Telstra beats growth targets a year ahead of schedule

10 Feb 2005

Australia’s dominant telecoms operator Telstra has announced that it has hit its target revenue growth rate more than a year ahead of schedule. The company said first-half revenues were up 5.1% to AUD11.38 billion (USD8.8 billion), bettering its target of achieving 4% growth by mid-2006. Net profits rose by 1.9% to AUD2.34 billion.

There was a particularly strong performance at Telstra’s mobile unit, with sales up 8.7% to AUD1.9 billion and market share levels stable compared with last year. The operator had 7,983,000 cellular subscribers at the end of 2004, up from 6,985,000 twelve months before, and passed the eight million-mark in January. The news was not all good, however, as increasing competition and rising churn levels saw fixed line revenues fall by 1.85% to AUD3.97 billion.

Outgoing chief executive, Ziggy Switkowski, said: ‘This was our best half for many years,’ adding, ‘The Australian telecoms industry is healthy and growing, and overall profitability is improving everywhere, even if the sector remains intensely competitive.’ Although Dr. Switkowski admitted he was ‘surprised’ at the levels of growth in the mobile sector, he predicted ‘another big year’ for Telstra’s wireless unit.

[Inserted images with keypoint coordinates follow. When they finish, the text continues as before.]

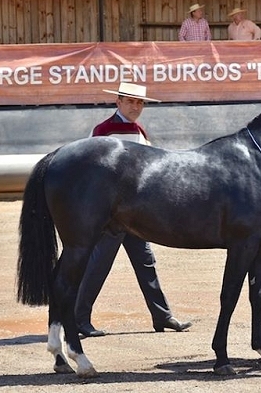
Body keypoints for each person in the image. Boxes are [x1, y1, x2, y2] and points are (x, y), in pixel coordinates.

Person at [75, 82, 192, 338]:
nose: (136, 106)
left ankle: (161, 315)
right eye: (130, 101)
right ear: (118, 102)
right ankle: (79, 318)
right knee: (99, 264)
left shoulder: (140, 131)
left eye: (139, 102)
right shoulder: (103, 131)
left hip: (137, 213)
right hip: (113, 214)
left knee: (145, 261)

Broadband internet services also had a successful first half, with broadband customer numbers reaching 1.23 million by the end of 2004, up 142% on the end-2003 figure. Telstra says broadband internet penetration levels now stand at above 20%. The company has dismissed claims that its BigPond internet unit is using its size and Telstra’s connections within the Australian media industry to shoulder aside smaller competitors. Critics also suggest that the incumbent’s rising sales figures are a product of ever-increasing fees such as line rental charges, which have risen from AUD11.65 a month in 2000 to around AUD29.00 a month in 2004.

The Australian government is expected to introduce legislation later this year which will pave the way for the eventual sale of the state’s controlling stake in Telstra, which is valued at around AUD30 billion. If the stake is offloaded in one transaction it would rank among the world’s largest ever share placements.